#### [ABOUT THIS EXERCISE]
I'd like the line containing "index tip: (150, 221)" and every line below it, to the end of the material, repeated exactly and with nothing else.

#### [MATERIAL FOR THE TASK]

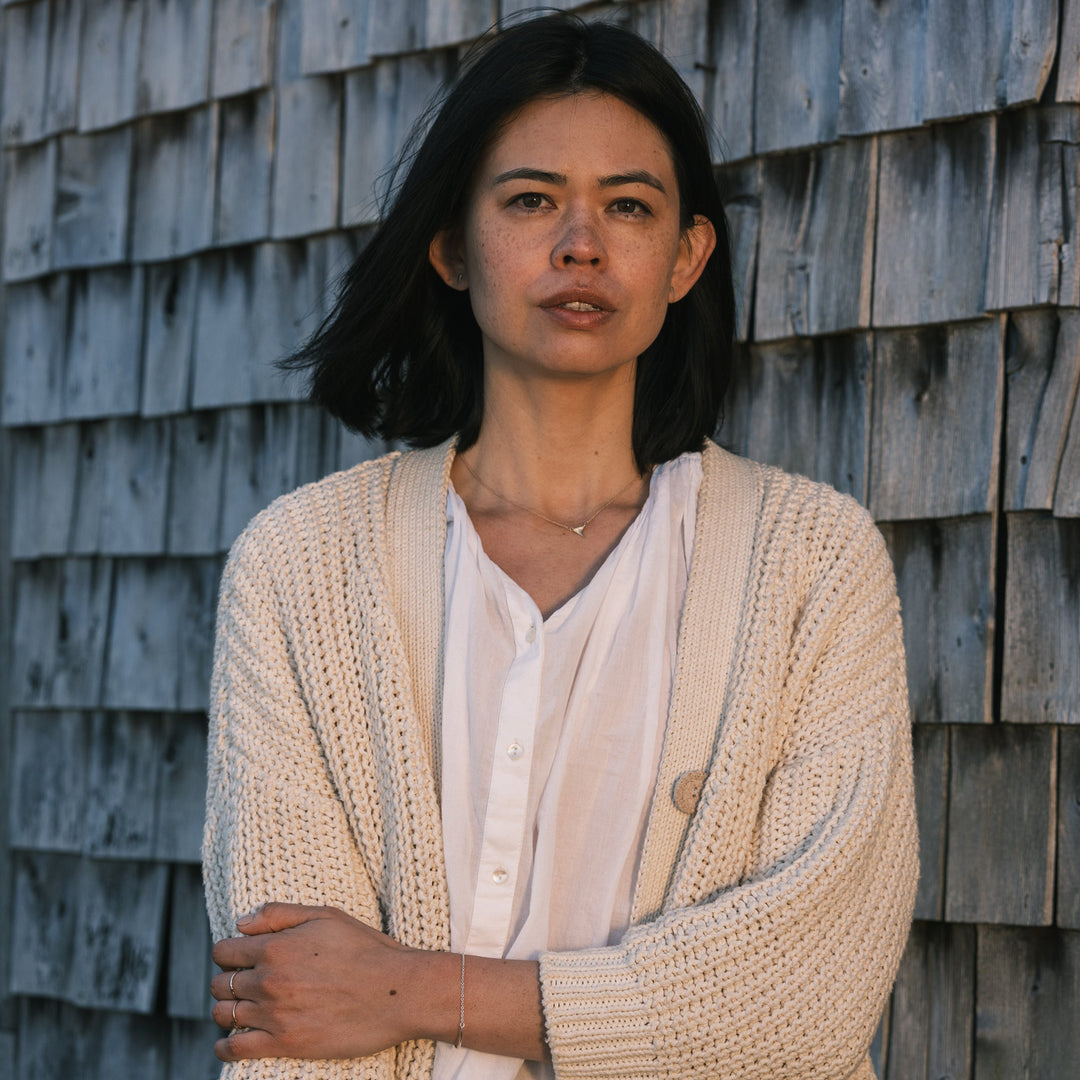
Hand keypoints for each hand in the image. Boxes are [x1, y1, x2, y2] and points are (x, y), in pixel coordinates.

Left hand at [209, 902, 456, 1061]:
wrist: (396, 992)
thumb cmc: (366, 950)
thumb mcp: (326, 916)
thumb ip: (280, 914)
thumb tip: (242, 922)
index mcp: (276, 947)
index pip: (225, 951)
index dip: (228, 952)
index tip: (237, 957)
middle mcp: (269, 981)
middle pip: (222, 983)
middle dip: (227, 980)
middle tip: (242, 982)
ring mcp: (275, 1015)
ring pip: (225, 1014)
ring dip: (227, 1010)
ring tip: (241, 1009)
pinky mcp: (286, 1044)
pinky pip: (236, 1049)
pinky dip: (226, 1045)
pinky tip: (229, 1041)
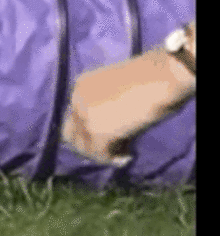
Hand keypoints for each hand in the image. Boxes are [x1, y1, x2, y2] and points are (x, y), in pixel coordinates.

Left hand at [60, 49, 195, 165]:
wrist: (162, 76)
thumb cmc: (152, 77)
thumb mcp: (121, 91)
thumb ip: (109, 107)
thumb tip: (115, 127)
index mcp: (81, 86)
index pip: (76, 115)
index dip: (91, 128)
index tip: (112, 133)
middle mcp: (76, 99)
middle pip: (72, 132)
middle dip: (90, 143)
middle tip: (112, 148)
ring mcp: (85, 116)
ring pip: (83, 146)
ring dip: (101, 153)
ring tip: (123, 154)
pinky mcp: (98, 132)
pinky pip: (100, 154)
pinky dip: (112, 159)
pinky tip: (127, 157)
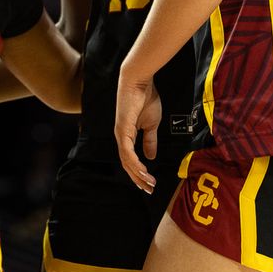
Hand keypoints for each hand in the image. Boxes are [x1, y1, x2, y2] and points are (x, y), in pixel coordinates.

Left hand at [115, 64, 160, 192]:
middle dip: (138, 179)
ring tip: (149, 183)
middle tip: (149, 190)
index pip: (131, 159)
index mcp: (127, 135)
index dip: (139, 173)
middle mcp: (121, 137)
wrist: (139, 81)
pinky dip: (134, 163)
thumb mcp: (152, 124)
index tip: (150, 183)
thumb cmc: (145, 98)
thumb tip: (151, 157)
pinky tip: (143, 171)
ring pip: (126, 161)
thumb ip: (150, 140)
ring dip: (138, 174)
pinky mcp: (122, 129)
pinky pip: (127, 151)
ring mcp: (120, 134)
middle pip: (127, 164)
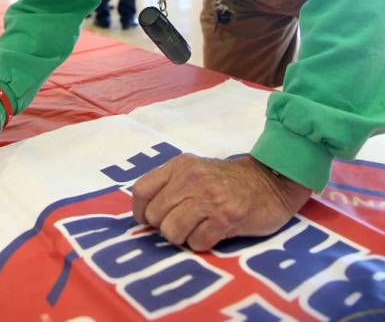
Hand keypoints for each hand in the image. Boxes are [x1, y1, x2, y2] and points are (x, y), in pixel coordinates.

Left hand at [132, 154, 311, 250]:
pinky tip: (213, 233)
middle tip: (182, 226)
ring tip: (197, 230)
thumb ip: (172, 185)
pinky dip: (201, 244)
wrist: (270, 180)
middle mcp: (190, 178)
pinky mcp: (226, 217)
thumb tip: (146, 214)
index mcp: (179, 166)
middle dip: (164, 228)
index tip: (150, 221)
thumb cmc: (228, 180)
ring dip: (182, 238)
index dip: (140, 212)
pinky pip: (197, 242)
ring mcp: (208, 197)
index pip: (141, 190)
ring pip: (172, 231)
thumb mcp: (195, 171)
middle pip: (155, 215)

#### [ANSWER AREA]
index tip: (150, 221)
thumb cmc: (228, 180)
ring dip: (182, 238)
index dip: (140, 212)
pinky pip: (197, 242)
ring mcp: (208, 197)
index pip: (141, 190)
ring pip: (172, 231)
thumb mcp: (195, 171)
middle pip: (155, 215)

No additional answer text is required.